Sen. Ron Johnson (R-Wis.) is against gay marriage, he said Monday, but if voters support it, he's "not going to oppose it."
Johnson was on CNBC's "Squawk Box" when co-anchor Andrew Ross Sorkin asked about his stance on gay marriage.
"I'm a pretty traditional guy, you know, I'm almost 60 years old," the first-term senator said. "I think marriage is between a man and a woman. But, again, if the voters decide they want gay marriage, I'm not going to oppose it."
During the segment, Johnson emphasized the importance of fiscal issues over social issues for national elections.
"I think we first have to recognize that these social issues are primarily going to be decided in the states through [the] democratic process, and that's the way it should happen," he said. "I'll certainly go with the judgment of the American people in terms of where they want to fall on, whether it's abortion issues or whether it's gay marriage or whatever. Let the voters decide that."

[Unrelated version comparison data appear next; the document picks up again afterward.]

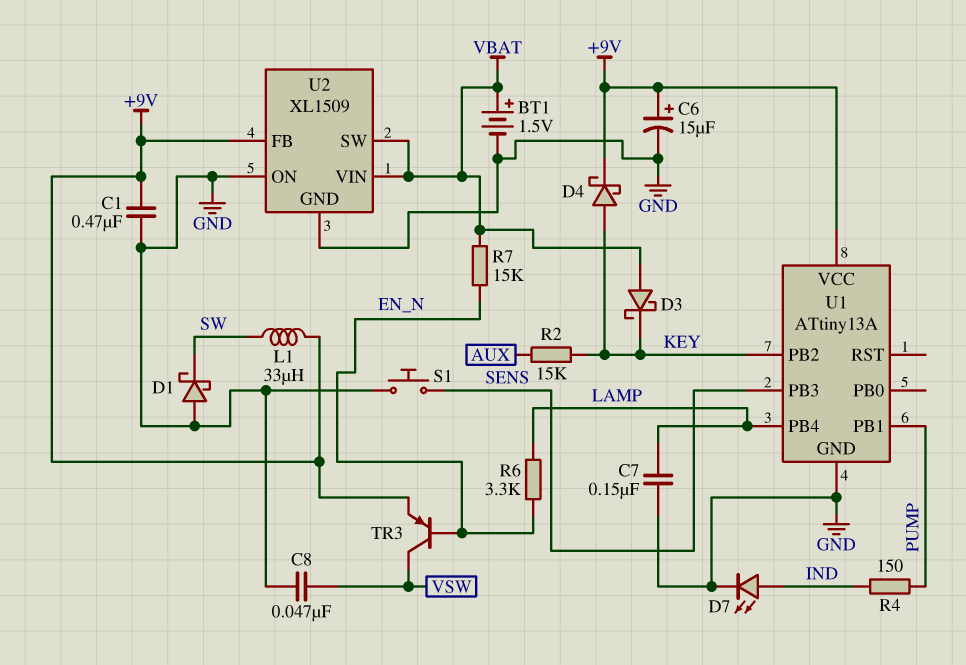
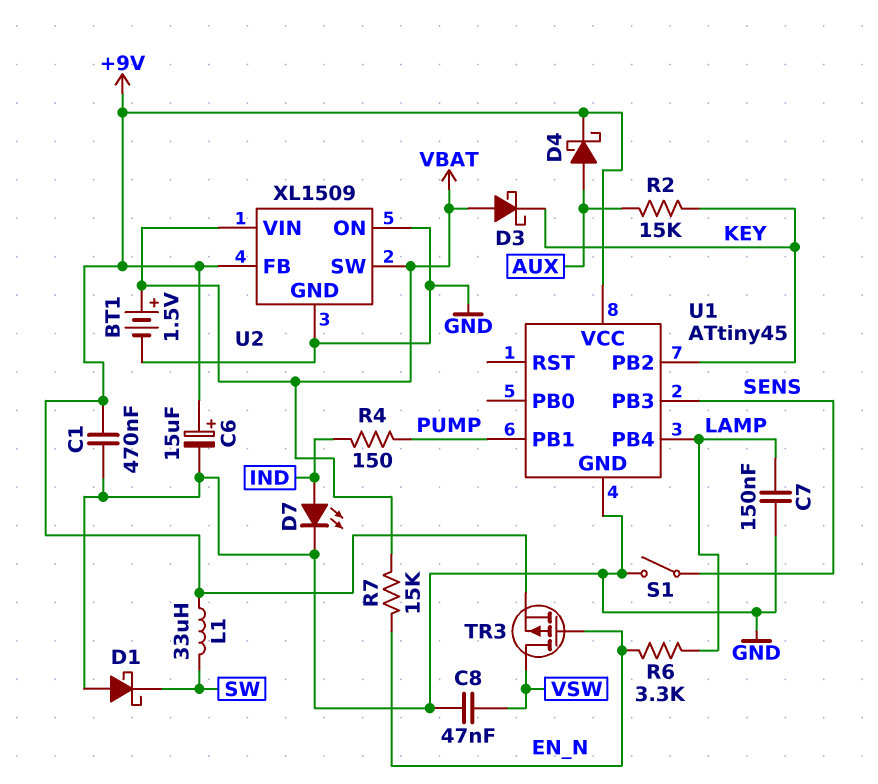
D4: schottky (A KEY, K +9V) -> schottky (A AUX, K +9V)
S1: button (GND, SENS) -> switch (GND, SENS)
TR3: PNP (B EN_N, C VSW, E +9V) -> PMOS (G EN_N, D VSW, S +9V)
U1: ATtiny13A -> ATtiny45

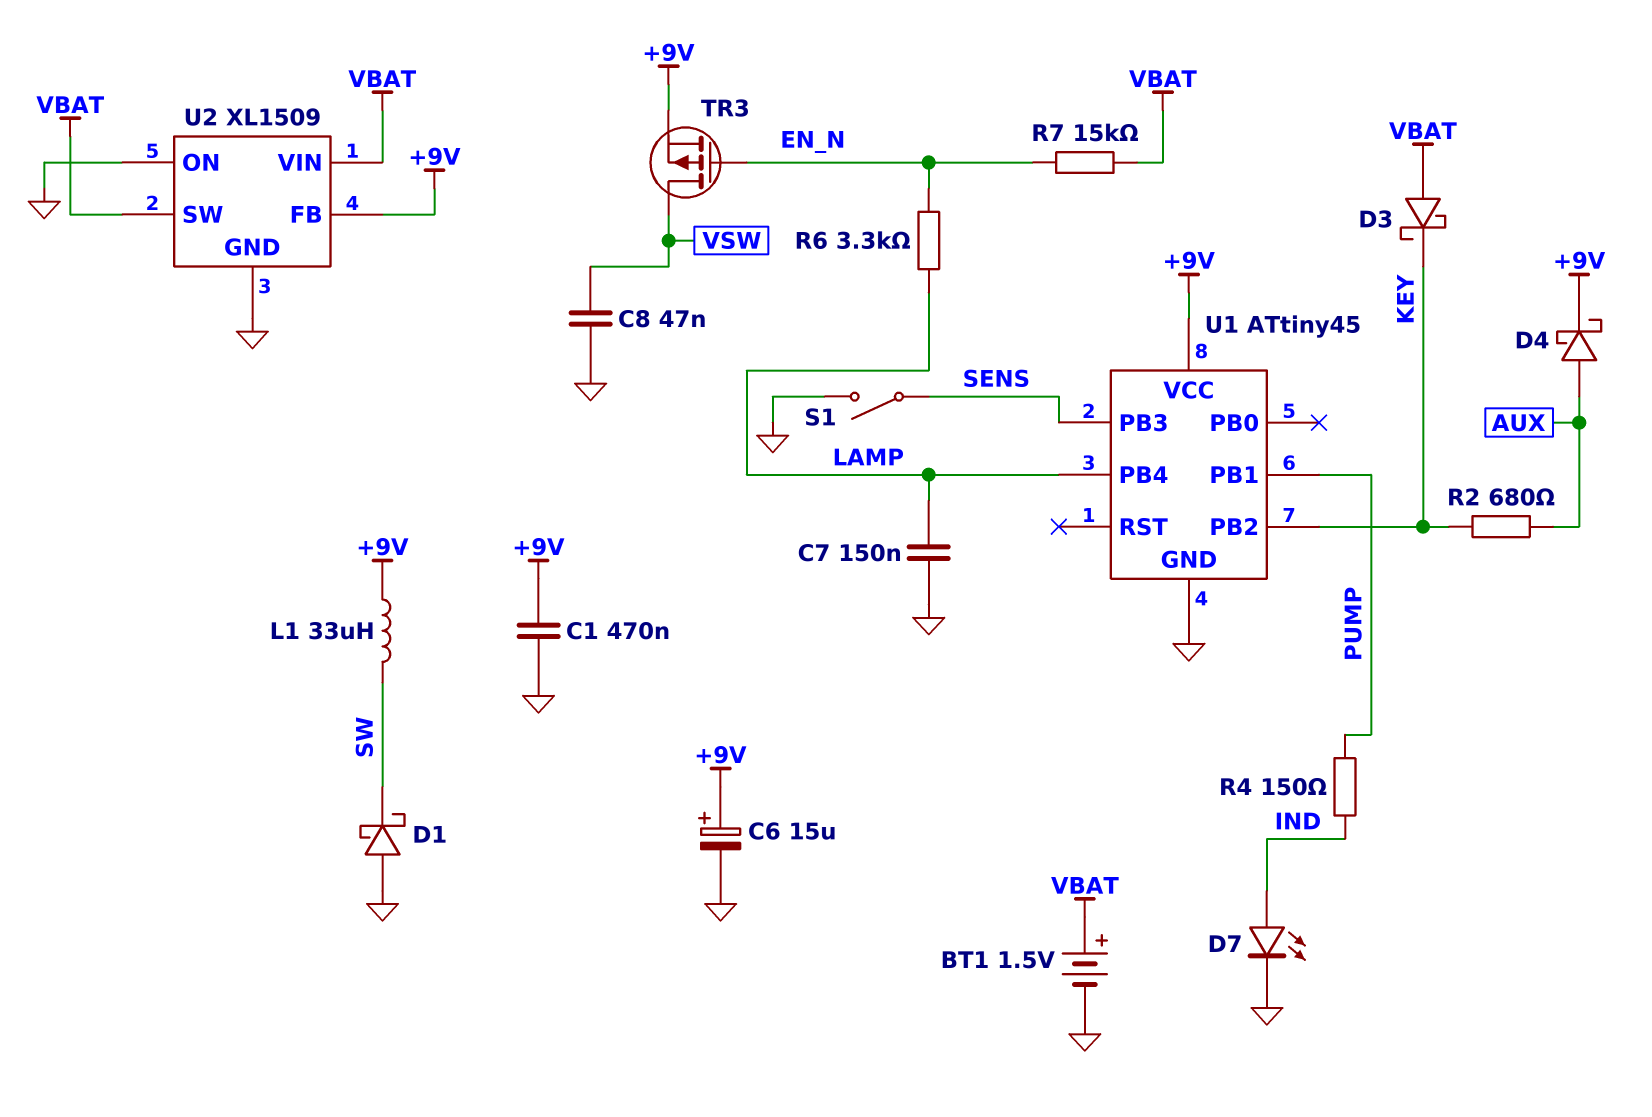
R2: 15k (AUX, KEY) -> 680 (AUX, KEY)

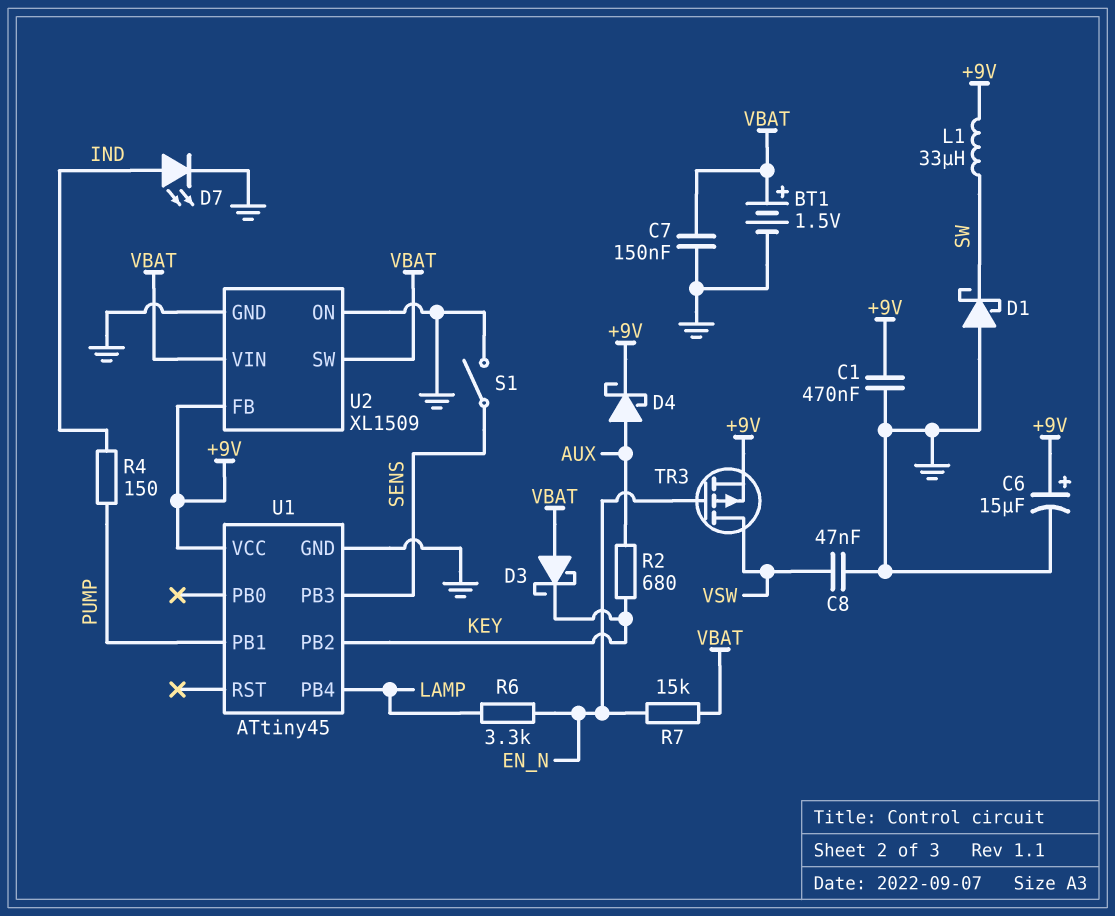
C7: 150nF (GND, LAMP) -> 150nF (GND, VBAT)

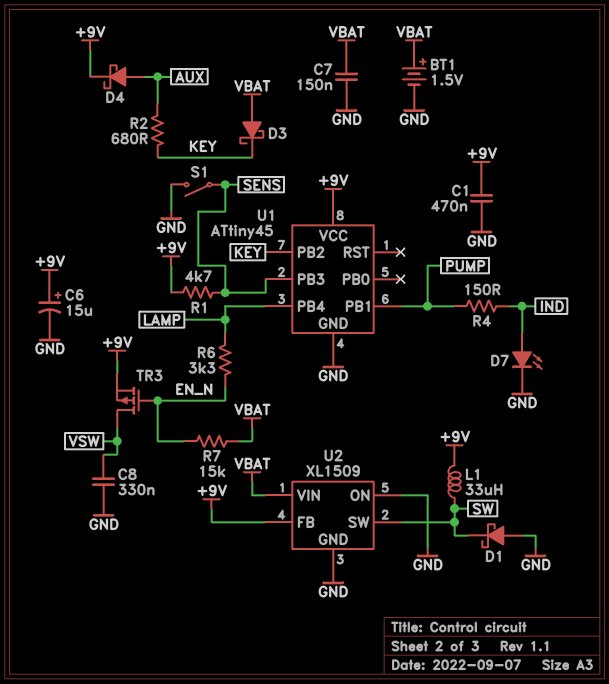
C8: 47nF (GND, VSW) -> 330nF (GND, VSW)
R1: none -> 4.7k (+9V, SENS)
U2 pin SW: VBAT -> SW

In response to a question on his immigration stance, Johnson said, "It's really the fiscal issues -- the economic issues -- that overweigh all the other ones."
When pressed on immigration, however, Johnson said the country needs a functioning legal immigration system that reduces the incentives for illegal immigration. He noted that he was concerned about the U.S.-Mexico border, referring to the influx of minors crossing into the U.S. there.
Johnson's comments on gay marriage are in line with what he has said previously -- that gay marriage is an issue to be decided by a state's voters.
Johnson represents a state that elected the first openly gay senator, Tammy Baldwin, in 2012. The state's gay marriage ban was struck down earlier this month. However, the U.S. District Court judge who did so ordered a halt on same-sex marriages in the state while GOP Attorney General J.B. Van Hollen's appeal of the ruling is pending.